Таковы главные герои, которые будут встречаться в кратких историях, составляющих эту книгу, она отнюдь не является романом и не притязает на большее, чем указано в ее названии, ибо «Сцены из жизни Богемы» всего лишь очерки нравов. Герои книги принадлежат к особому общественному слою, о котором до сих пор имели ложное представление, основной порок подобного рода людей — беспорядочность. Однако эту беспорядочность можно извинить тем, что она вызвана житейскими обстоятельствами.
II
ПОСЛАНЕЦ ПРОВИДЕНИЯ
Шонар и Марсель с самого утра мужественно взялись за дело, но вот они оба вдруг бросили работу.
— Черт возьми! До чего хочется есть! — воскликнул Шонар и небрежно добавил:— сегодня завтрака не полагается?
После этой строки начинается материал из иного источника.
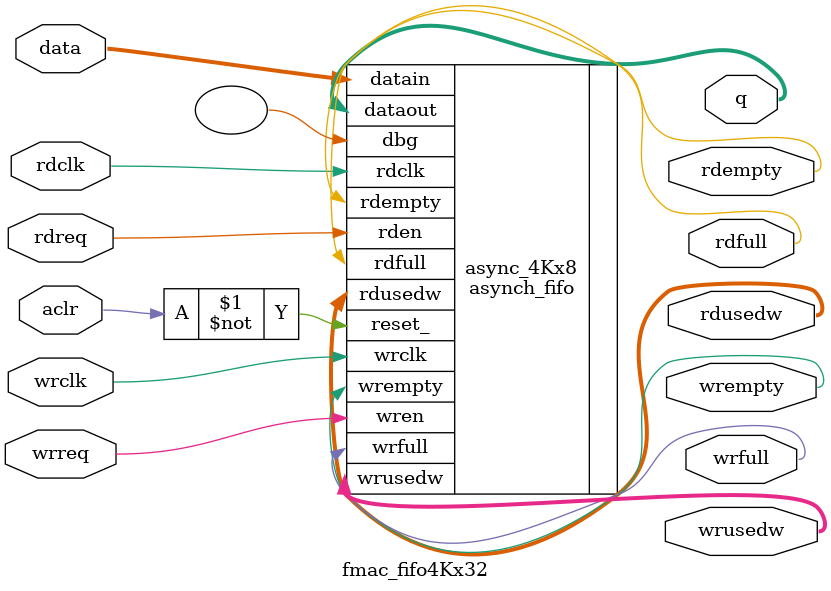
<source format=v>

`timescale 1ns/1ps
// synopsys translate_on

module fmac_fifo4Kx32

(
			 aclr,
			 
			//=== Signals for WRITE
			wrclk,      	// Clk for writing data                              
			wrreq,      	// request to write 
			data,     		// Data coming in                                                                    
			wrfull,     	// indicates fifo is full or not (To avoid overiding)
		    wrempty,  		// indicates fifo is empty or not (to avoid underflow)                                                                                                      
            wrusedw,      	// number of slots currently in use for writting                                     

			//=== Signals for READ
		    rdclk,       	// Clk for reading data                     
			rdreq,       	// Request to read from FIFO                           
			q, 	    	 	// Data coming out                                     
			rdempty,  	 	// indicates fifo is empty or not (to avoid underflow)  
			rdusedw,      	// number of slots currently in use for reading
			rdfull      	// indicates fifo is full or not (To avoid overiding)
			
);


	parameter WIDTH = 32,
			  DEPTH = 4096,
			  PTR	= 12;
			  
			  
			input  wire 				aclr;
			
			//=== Signals for WRITE
			input  wire 				wrclk;  	// Clk for writing data                              
			input  wire 				wrreq;  	// request to write 
			input  wire [WIDTH-1 : 0]	data;   	// Data coming in                                                                    
			output wire					wrfull; 	// indicates fifo is full or not (To avoid overiding)
			output wire 			    wrempty;	// indicates fifo is empty or not (to avoid underflow) 		                                       
			output wire	[PTR : 0]		wrusedw;	// number of slots currently in use for writting 
			
			//=== Signals for READ
		    input  wire 				rdclk;      // Clk for reading data                   
			input  wire 				rdreq;      // Request to read from FIFO                           
			output wire [WIDTH-1 : 0]	q; 	    	// Data coming out                                     
			output wire 				rdempty;  	// indicates fifo is empty or not (to avoid underflow)  
			output wire [PTR : 0] 		rdusedw;    // number of slots currently in use for reading
			output wire 				rdfull;     // indicates fifo is full or not (To avoid overiding)


asynch_fifo 	#(.WIDTH (WIDTH),		  			// Making 4096X32 fifo
					  		  .DEPTH (DEPTH),
					 		  .PTR	 (PTR) )		// 2**12 = 4096 (DEPTH)
 											
    async_4Kx8 (
			.reset_		(~aclr),
			
			//=== Signals for WRITE
			.wrclk		(wrclk),		// Clk to write data
			.wren		(wrreq),	   	// write enable
			.datain		(data),			// write data
			.wrfull		(wrfull),		// indicates fifo is full or not (To avoid overiding)
			.wrempty	(wrempty),		// indicates fifo is empty or not (to avoid underflow)
			.wrusedw	(wrusedw),		// wrusedw -number of locations filled in fifo


			//=== Signals for READ
			.rdclk		(rdclk),		// i-1, Clk to read data
			.rden		(rdreq),		// i-1, read enable of data FIFO
			.dataout	(q),			// Dataout of data FIFO
			.rdfull		(rdfull),		// indicates fifo is full or not (To avoid overiding) (Not used)
			.rdempty	(rdempty),		// indicates fifo is empty or not (to avoid underflow)
			.rdusedw	(rdusedw),		// rdusedw -number of locations filled in fifo (not used )

			//=== Signals for TEST
			.dbg		()

		 );
endmodule
</source>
Марселя крайне изумил этот вопрос, — до того он был неуместен.
— С каких это пор вошло в обыкновение завтракать два дня подряд? — возразил он. — Вчера был четверг.
И, наставительно погрозив муштабелем, он напомнил предписание Церкви:
В пятницу воздержанье
От пищи мясной и всякой другой.
Шонар не нашелся что ответить и снова принялся за свое творение, картина изображала пустыню с двумя деревьями — красным и синим, ветви которых тянулись друг к другу. То был прозрачный намек на радости дружбы, как видите, произведение было насыщено глубоким философским смыслом.
В эту минуту в дверь постучался швейцар. Он подал Марселю письмо.
— С вас три су, — сказал он.
— Вы в этом уверены? — спросил художник. — В таком случае будем считать, что три су за вами.
И он захлопнул у него под носом дверь. Марсель взял письмо и распечатал. Едва пробежав глазами несколько строк, он стал выкидывать акробатические номера и во всю глотку запел следующий знаменитый романс, изливая в его мелодии свое буйное ликование:
Было четверо юных друзей.
Заболели все четверо сразу,
И в больницу бедняг отвезли.
Тилили! Тилили! Тилили!
— Так! Так! — воскликнул Шонар и подхватил песню:
На одну кровать положили
Четверых, поперек, как поленья.
— Ну, это старая песня. Марсель продолжал:
Вот подходит к болящим сестра.
Трарара! Трарара! Трарара!
— Если ты не замолчишь, — пригрозил Шонар, чувствуя, что ему грозит психическое расстройство, — я тебе сейчас исполню аллегро из моей симфонии на тему о значении синего цвета в живописи.
И он подошел к роялю.
Марселя словно окатили холодной водой. Он сразу же пришел в себя.
— Держи! — сказал он, передавая письмо приятелю. — Читай!
То было приглашение на обед к некоему депутату, просвещенному покровителю искусств и, в частности, покровителю Марселя, который изобразил на полотне его виллу.
— На сегодня! — сказал Шонар. — Как жаль, что приглашение не на двоих. Впрочем, ведь твой депутат — сторонник правительства. Ты никак не можешь, ты просто не имеешь права принять его приглашение, убеждения не позволяют тебе есть хлеб, орошенный народным потом.
— Вздор, — ответил Марсель, — он депутат левого центра. На днях он голосовал против правительства. К тому же он должен устроить мне заказ, он обещал ввести меня в высшее общество. А потом, должен тебе признаться, что хоть сегодня и пятница, я голоден как Уголино и во что бы то ни стало хочу пообедать — вот и все.
— Есть и другие препятствия, — продолжал Шонар, который несколько завидовал удаче, выпавшей на долю приятеля. — Не можешь же ты идти на вечер в красной фуфайке и в колпаке как у грузчика.
— Я займу костюм у Родольфа или Коллина.